THE INPUT:
Segment Open

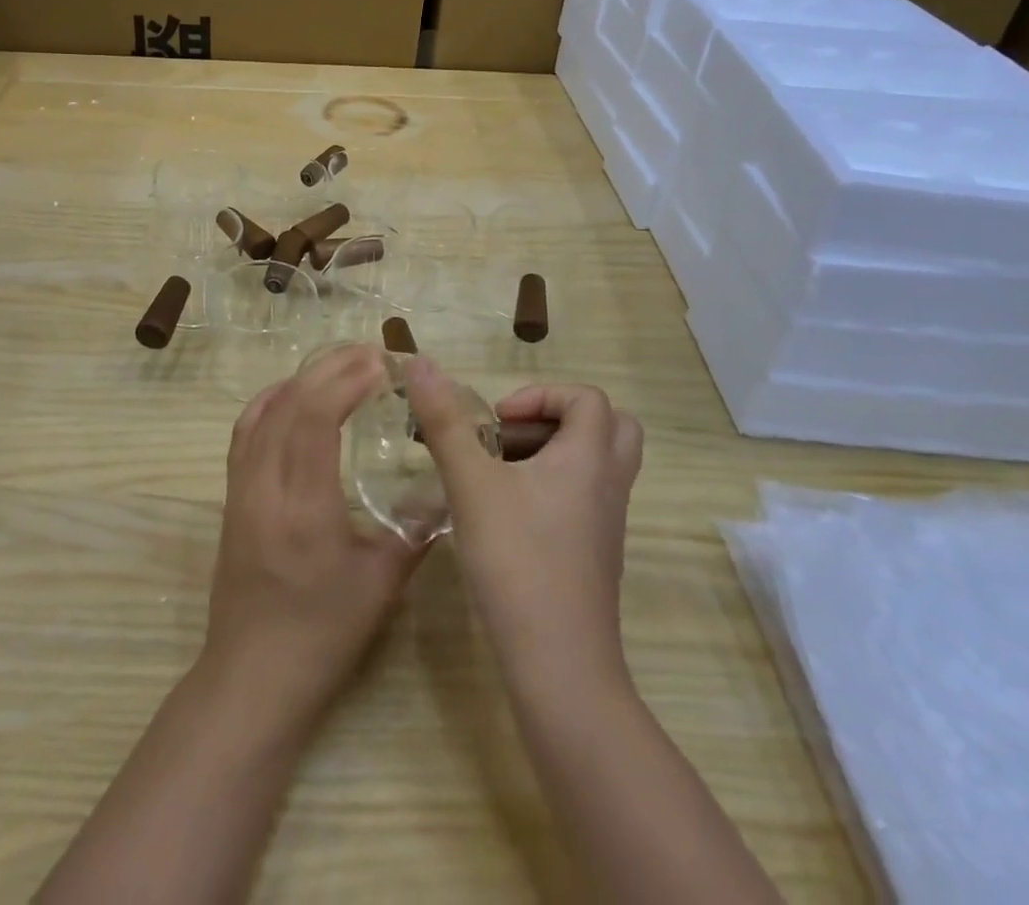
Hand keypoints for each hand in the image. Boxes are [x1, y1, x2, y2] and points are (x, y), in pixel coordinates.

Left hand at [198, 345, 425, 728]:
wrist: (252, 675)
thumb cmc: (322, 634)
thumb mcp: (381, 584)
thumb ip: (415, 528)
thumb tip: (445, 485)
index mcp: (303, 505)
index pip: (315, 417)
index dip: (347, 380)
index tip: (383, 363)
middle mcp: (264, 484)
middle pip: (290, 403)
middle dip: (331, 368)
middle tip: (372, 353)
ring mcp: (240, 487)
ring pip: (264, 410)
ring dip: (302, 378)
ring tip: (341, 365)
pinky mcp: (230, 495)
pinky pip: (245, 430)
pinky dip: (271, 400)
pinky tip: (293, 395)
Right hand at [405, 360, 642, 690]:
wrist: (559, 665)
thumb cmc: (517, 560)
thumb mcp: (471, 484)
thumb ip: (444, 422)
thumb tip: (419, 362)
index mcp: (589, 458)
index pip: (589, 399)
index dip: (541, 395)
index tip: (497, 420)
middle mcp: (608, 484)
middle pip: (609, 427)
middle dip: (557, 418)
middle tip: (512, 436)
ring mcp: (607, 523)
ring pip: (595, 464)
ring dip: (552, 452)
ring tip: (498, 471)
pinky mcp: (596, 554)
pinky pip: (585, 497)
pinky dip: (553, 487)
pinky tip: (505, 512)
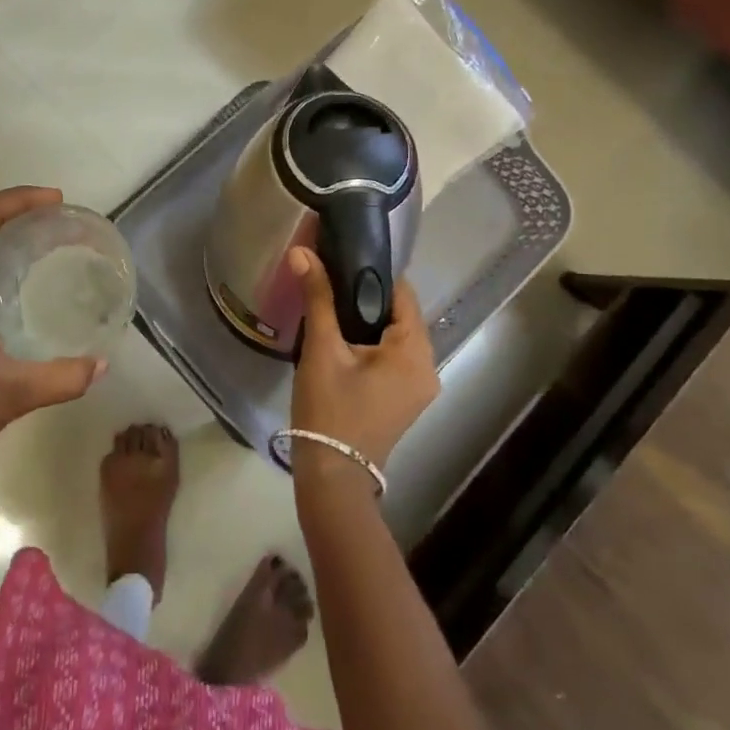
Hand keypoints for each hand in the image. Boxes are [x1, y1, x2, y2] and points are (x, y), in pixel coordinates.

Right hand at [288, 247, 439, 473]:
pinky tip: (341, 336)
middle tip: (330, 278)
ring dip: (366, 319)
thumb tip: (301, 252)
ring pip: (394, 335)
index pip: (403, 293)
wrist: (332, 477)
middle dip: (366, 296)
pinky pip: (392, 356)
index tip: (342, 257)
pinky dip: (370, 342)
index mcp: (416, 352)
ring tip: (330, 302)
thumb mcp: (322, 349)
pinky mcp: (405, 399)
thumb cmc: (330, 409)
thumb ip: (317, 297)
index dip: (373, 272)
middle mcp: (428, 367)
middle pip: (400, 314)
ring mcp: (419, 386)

Segment Closed
Segment Open

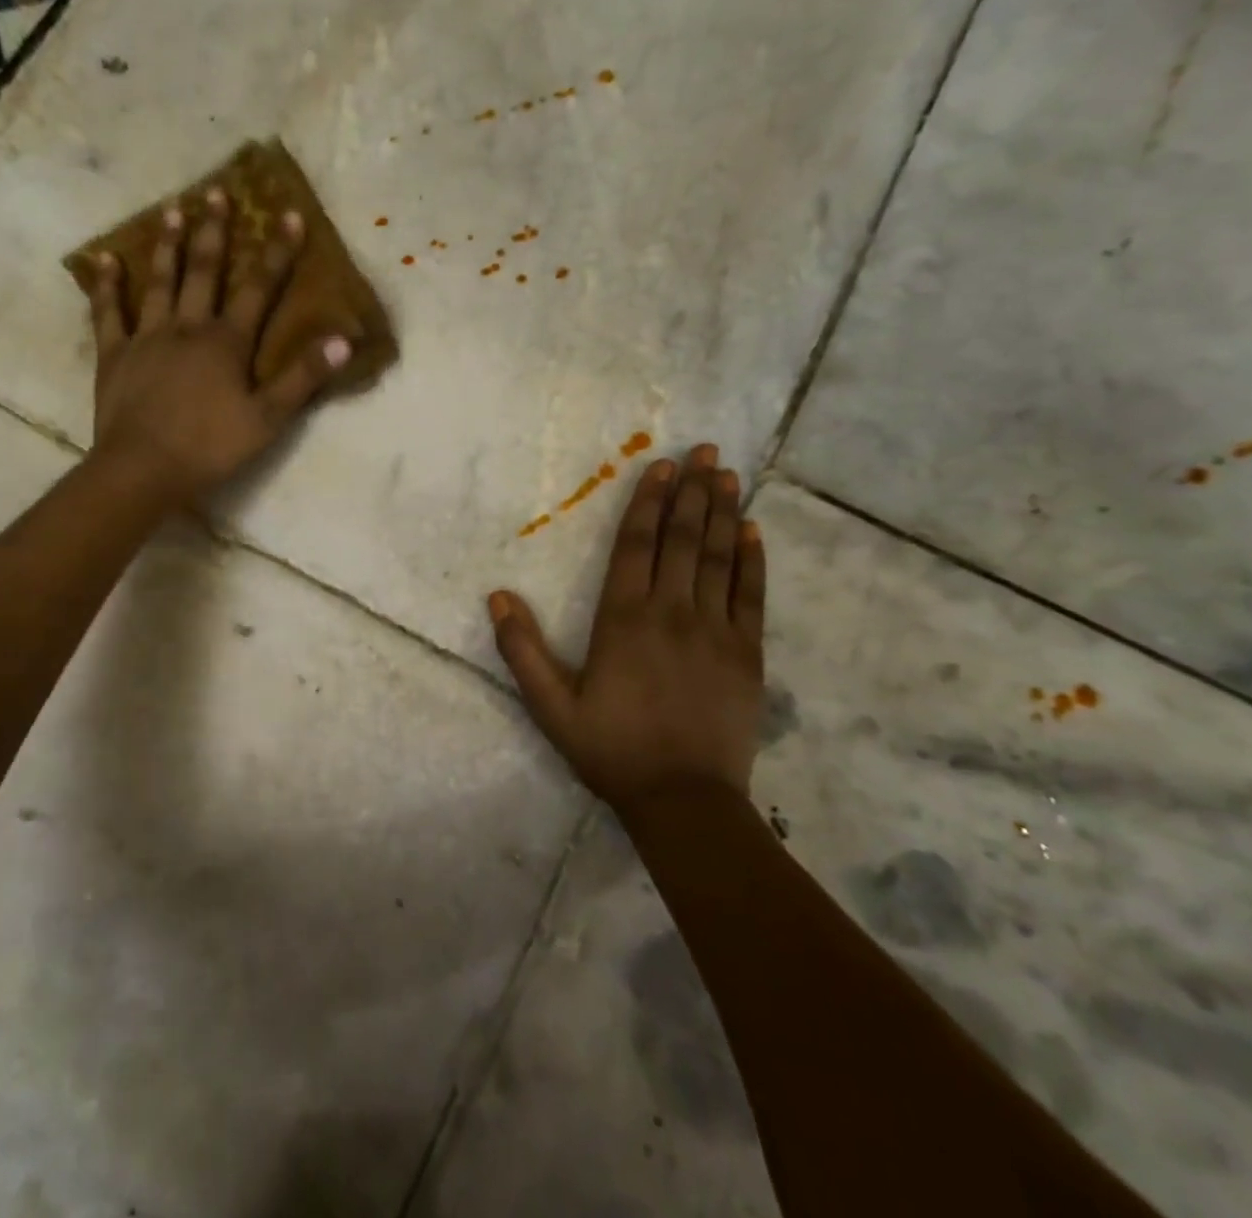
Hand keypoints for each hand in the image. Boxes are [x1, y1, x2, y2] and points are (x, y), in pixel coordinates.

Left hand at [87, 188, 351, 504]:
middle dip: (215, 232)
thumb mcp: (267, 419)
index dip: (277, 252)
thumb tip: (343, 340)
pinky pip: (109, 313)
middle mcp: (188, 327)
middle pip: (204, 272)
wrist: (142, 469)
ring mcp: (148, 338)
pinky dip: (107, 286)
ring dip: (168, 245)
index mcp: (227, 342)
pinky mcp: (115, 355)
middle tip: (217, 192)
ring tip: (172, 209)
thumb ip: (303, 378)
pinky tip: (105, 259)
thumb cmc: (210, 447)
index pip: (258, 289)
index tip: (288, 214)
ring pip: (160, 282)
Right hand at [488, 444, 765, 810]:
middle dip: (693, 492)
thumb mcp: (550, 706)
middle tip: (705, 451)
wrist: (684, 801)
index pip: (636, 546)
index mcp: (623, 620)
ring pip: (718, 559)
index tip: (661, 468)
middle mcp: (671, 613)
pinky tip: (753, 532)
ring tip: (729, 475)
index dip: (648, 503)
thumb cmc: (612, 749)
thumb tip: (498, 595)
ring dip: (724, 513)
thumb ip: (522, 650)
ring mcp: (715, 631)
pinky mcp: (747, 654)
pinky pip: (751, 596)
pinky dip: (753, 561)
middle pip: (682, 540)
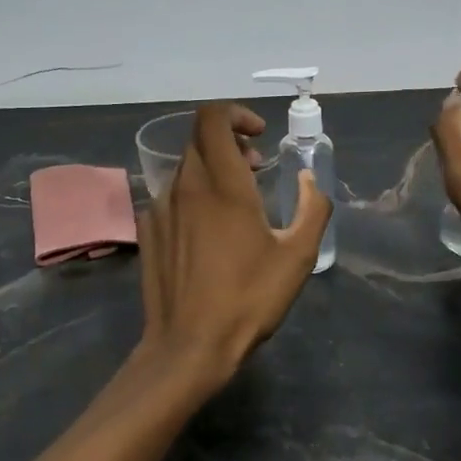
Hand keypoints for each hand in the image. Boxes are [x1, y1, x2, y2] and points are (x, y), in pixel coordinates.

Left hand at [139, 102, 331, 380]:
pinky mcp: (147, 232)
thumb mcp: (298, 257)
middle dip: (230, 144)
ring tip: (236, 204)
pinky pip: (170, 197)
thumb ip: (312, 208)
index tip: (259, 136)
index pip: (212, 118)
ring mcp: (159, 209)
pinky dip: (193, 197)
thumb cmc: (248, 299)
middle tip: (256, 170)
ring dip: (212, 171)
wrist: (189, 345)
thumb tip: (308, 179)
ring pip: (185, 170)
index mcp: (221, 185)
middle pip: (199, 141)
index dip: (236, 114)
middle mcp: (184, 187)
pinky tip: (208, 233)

Segment Closed

For each line above that carries the word "Right", copy it out.

YOUR RESPONSE:
Right hand at [405, 360, 642, 690]:
Right hand at [288, 247, 439, 473]:
Right hand at [488, 444, 765, 810]:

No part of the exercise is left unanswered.